**Task objective:** Transcribe every line of the listing below without any changes.

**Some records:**

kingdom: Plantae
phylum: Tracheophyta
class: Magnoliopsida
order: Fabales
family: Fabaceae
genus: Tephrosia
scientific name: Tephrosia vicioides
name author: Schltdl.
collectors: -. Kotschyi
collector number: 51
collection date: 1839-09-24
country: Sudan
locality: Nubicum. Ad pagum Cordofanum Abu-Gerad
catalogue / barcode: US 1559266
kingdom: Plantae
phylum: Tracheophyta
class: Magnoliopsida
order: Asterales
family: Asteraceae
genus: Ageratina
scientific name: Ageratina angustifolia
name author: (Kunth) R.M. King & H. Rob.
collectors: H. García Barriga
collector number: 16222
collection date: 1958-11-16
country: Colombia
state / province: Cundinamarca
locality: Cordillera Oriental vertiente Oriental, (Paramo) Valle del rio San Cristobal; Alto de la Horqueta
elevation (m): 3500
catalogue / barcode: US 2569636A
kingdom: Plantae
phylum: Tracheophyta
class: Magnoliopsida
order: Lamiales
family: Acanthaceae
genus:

**Exercise result:**
kingdom: Plantae
phylum: Tracheophyta
class: Magnoliopsida
order: Fabales
family: Fabaceae
genus: Tephrosia
scientific name: Tephrosia vicioides
name author: Schltdl.
collectors: -. Kotschyi
collector number: 51
collection date: 1839-09-24
country: Sudan
locality: Nubicum. Ad pagum Cordofanum Abu-Gerad
catalogue / barcode: US 1559266
kingdom: Plantae
phylum: Tracheophyta
class: Magnoliopsida
order: Asterales
family: Asteraceae
genus: Ageratina
scientific name: Ageratina angustifolia
name author: (Kunth) R.M. King & H. Rob.
collectors: H. García Barriga
collector number: 16222
collection date: 1958-11-16
country: Colombia
state / province: Cundinamarca
locality: Cordillera Oriental vertiente Oriental, (Paramo) Valle del rio San Cristobal; Alto de la Horqueta
elevation (m): 3500
catalogue / barcode: US 2569636A
kingdom: Plantae
phylum: Tracheophyta
class: Magnoliopsida
order: Lamiales
family: Acanthaceae
genus:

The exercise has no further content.